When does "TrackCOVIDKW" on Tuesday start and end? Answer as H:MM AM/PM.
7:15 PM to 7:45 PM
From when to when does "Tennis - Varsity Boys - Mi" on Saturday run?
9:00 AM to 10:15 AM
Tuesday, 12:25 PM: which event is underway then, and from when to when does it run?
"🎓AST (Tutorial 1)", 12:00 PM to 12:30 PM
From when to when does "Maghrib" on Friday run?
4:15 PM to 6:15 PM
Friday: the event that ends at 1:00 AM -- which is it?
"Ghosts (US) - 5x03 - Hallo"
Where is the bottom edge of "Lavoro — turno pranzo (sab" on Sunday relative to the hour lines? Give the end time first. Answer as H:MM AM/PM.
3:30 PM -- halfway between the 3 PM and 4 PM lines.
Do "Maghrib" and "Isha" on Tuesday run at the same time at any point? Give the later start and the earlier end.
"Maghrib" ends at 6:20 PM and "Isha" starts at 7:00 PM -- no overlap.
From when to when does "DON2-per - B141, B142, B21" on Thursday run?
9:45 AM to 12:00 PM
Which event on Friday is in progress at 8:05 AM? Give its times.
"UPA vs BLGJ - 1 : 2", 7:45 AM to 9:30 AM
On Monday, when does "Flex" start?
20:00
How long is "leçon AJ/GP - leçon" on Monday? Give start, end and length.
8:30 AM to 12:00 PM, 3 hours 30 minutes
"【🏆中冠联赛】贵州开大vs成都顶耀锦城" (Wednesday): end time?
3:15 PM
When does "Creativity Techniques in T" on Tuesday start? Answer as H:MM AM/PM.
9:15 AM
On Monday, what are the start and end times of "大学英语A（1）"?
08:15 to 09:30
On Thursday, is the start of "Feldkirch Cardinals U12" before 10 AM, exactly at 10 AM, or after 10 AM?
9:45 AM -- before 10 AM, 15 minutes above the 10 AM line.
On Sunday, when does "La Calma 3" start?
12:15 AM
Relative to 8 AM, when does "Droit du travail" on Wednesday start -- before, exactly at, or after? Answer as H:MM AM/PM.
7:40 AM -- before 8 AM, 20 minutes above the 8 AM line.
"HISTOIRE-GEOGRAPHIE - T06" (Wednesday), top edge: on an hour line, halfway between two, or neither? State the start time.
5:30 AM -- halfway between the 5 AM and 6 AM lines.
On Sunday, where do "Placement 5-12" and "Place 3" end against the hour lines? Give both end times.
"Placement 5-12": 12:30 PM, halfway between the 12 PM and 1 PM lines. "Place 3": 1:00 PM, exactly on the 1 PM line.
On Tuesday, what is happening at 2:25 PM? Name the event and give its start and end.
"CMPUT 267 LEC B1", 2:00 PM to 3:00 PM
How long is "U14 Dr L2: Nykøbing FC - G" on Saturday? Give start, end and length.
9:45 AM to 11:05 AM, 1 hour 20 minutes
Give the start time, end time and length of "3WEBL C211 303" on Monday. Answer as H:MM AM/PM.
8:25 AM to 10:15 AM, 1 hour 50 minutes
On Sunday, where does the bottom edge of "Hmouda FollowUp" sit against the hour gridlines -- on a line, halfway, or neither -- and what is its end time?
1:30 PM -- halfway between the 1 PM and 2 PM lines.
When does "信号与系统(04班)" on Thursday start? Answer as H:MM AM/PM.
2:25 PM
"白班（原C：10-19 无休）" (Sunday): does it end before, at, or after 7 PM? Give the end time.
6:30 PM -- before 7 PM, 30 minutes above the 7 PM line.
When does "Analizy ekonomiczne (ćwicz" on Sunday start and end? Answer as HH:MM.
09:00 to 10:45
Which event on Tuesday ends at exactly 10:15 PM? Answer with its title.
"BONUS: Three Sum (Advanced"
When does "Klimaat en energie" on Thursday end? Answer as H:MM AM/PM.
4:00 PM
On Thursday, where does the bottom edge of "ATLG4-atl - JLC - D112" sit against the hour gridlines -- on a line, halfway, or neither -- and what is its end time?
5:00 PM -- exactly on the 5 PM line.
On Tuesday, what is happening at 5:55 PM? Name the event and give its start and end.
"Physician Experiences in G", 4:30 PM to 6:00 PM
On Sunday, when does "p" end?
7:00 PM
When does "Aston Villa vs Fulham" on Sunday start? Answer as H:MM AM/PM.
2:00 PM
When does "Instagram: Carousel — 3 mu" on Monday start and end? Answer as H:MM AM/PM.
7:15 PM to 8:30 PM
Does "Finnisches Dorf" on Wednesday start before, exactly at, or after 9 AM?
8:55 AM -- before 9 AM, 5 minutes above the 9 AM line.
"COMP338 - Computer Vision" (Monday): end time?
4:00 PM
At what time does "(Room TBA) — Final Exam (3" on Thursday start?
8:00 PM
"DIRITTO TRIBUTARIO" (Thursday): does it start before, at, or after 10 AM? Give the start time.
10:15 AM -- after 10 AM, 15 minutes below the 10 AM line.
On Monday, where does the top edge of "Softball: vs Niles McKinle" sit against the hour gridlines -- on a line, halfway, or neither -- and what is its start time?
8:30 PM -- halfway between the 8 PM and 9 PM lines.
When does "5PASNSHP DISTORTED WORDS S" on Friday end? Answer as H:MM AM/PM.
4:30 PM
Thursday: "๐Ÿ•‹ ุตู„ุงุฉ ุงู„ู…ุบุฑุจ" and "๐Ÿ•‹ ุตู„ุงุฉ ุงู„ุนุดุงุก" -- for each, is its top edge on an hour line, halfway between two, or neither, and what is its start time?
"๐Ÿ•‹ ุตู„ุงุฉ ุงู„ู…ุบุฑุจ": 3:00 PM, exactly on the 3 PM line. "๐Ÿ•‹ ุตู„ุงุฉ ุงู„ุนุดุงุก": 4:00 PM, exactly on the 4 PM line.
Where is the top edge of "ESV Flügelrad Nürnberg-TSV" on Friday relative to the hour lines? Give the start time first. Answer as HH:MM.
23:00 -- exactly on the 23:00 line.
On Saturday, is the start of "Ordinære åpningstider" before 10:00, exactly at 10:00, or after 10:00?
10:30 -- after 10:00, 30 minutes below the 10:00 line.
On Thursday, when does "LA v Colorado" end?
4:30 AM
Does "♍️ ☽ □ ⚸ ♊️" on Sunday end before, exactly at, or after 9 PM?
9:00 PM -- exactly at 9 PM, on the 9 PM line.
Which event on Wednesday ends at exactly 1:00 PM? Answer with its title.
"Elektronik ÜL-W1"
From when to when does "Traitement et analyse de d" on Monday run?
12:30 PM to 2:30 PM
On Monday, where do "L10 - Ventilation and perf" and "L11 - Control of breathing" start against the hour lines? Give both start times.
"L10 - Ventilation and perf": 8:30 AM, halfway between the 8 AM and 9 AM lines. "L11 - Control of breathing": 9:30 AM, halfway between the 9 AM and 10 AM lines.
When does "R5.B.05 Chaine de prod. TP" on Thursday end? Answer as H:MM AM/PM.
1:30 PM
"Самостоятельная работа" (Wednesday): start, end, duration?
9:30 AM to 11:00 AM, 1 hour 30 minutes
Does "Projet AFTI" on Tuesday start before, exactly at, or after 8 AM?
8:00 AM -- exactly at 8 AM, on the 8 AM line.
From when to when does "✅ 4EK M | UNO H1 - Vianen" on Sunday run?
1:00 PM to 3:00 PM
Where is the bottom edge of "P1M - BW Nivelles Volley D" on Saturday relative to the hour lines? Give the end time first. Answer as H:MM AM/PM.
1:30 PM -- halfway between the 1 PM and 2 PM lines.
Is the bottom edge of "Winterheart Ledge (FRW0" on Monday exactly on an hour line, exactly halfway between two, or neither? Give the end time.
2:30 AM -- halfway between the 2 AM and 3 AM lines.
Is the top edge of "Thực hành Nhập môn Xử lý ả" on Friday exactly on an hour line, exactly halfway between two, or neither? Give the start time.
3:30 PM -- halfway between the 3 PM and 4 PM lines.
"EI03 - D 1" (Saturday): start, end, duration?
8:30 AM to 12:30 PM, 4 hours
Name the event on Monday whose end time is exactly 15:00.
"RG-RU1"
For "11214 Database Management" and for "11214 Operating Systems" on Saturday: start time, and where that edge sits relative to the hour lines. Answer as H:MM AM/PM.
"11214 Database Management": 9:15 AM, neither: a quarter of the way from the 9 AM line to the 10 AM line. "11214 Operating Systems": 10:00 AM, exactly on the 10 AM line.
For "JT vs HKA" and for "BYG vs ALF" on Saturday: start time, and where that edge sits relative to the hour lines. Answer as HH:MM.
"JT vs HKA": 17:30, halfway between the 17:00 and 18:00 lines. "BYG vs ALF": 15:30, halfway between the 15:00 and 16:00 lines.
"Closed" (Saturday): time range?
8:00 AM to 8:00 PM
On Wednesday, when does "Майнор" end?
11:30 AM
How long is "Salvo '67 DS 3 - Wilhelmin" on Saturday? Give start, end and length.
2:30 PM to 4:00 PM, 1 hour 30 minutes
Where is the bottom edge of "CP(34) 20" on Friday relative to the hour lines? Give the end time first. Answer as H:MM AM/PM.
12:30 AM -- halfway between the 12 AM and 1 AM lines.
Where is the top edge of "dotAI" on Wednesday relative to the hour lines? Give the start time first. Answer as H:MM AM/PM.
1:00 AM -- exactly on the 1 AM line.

┄┄┄┄┄┄

# [WORK TO DO]
Can you quote the rows above word for word, from the line with "On Monday, where does" to the line with "8:30 PM -- halfway"?

# [OUTPUT FOR THIS EXERCISE]
On Monday, where does the top edge of "Softball: vs Niles McKinle" sit against the hour gridlines -- on a line, halfway, or neither -- and what is its start time?
8:30 PM -- halfway between the 8 PM and 9 PM lines.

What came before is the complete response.